• _Data shown_:
+---+
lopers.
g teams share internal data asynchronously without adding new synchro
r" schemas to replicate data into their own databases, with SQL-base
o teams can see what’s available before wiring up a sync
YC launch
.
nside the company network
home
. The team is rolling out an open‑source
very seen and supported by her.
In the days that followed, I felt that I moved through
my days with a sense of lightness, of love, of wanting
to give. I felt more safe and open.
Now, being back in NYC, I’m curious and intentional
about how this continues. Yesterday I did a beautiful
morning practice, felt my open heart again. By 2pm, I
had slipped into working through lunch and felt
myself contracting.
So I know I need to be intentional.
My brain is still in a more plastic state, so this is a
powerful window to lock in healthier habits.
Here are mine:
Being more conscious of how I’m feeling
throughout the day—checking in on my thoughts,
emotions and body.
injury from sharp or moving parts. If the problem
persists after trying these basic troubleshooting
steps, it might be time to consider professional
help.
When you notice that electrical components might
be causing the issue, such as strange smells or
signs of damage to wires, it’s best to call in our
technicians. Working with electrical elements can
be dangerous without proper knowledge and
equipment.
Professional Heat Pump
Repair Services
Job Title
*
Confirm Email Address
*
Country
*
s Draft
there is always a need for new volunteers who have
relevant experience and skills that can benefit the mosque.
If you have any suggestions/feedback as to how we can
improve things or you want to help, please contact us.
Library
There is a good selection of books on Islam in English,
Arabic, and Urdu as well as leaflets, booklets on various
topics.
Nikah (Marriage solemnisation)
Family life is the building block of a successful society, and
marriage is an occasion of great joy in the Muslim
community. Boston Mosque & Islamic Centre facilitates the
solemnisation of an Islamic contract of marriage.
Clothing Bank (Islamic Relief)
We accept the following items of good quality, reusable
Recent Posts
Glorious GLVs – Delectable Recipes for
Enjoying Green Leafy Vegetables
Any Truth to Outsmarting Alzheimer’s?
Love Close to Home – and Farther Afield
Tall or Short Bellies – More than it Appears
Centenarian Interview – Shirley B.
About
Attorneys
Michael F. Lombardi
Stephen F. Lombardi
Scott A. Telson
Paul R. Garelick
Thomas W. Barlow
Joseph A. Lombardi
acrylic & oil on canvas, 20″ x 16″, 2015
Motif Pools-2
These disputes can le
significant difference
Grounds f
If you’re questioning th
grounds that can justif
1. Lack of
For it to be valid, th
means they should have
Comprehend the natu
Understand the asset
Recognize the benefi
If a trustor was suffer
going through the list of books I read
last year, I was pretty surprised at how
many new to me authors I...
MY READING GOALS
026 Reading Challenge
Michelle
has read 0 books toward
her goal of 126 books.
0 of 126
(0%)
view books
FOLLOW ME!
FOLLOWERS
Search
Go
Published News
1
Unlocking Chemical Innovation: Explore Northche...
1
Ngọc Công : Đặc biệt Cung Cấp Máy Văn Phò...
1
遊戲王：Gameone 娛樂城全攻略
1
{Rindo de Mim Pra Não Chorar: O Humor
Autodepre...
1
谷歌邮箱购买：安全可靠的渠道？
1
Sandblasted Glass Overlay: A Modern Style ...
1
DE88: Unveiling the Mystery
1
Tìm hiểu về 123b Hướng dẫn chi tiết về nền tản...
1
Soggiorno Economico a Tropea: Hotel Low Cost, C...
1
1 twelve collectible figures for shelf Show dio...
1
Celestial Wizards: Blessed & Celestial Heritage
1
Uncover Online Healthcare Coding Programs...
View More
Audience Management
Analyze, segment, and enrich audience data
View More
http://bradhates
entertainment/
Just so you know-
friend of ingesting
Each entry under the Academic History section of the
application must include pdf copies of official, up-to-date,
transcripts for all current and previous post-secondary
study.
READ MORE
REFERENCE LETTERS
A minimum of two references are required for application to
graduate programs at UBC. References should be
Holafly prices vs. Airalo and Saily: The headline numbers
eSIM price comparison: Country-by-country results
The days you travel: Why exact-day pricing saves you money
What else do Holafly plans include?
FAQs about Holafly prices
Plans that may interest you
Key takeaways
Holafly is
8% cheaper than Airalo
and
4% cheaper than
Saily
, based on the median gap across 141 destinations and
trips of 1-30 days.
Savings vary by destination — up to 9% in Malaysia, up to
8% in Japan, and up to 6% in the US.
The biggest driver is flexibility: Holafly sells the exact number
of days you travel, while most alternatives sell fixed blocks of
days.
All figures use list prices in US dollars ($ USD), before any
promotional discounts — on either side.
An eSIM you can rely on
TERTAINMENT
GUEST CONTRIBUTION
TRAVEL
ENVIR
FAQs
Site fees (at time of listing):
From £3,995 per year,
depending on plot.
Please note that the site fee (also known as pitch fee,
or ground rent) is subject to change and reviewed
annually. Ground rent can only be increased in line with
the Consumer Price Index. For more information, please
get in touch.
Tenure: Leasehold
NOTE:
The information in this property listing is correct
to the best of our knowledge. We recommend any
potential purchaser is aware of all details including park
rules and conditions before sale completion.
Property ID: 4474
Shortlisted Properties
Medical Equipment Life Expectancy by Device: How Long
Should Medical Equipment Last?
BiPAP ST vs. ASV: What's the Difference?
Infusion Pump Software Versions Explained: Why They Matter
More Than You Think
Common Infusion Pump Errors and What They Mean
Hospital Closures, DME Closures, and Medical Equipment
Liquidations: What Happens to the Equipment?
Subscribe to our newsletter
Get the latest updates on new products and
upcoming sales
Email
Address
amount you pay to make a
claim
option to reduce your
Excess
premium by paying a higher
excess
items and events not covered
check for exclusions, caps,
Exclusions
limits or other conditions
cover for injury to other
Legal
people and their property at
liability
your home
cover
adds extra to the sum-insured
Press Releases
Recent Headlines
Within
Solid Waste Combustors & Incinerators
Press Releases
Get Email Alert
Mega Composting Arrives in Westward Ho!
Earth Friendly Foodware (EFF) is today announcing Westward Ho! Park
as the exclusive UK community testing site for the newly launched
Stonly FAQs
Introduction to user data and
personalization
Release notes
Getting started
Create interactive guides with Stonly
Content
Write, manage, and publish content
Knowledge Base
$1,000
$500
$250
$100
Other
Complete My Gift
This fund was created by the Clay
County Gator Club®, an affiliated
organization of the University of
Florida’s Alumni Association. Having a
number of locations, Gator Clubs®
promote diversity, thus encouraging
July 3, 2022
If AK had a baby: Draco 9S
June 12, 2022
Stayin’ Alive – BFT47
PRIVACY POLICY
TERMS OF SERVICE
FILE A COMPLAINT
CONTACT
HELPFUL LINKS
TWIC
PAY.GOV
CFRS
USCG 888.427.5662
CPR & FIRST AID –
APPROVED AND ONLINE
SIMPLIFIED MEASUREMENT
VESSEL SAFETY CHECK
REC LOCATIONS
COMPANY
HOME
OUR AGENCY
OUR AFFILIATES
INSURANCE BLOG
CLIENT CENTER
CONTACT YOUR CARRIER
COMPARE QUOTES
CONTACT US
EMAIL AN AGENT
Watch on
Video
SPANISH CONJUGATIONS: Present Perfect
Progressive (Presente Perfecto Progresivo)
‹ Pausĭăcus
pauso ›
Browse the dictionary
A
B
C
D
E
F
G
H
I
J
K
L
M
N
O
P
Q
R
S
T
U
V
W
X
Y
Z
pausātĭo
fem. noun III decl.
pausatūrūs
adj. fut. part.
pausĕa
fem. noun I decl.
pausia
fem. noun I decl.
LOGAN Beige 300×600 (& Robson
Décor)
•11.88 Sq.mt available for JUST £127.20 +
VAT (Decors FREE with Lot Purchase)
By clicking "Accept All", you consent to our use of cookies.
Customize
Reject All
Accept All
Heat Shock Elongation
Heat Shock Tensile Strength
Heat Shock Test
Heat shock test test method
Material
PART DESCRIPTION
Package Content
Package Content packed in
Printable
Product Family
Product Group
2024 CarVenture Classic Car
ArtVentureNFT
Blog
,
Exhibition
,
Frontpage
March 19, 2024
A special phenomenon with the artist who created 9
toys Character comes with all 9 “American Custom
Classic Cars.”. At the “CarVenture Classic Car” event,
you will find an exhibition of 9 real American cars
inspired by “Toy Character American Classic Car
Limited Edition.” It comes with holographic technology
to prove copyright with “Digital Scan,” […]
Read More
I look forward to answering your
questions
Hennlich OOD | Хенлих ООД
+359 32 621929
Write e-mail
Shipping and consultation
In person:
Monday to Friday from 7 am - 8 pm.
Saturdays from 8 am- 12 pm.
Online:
+---+
• _What to produce_:
Report every line from the listing above where the string "figures" can be found.

• _Response for this exercise_:
1 twelve collectible figures for shelf Show dio...
All figures use list prices in US dollars ($ USD), before any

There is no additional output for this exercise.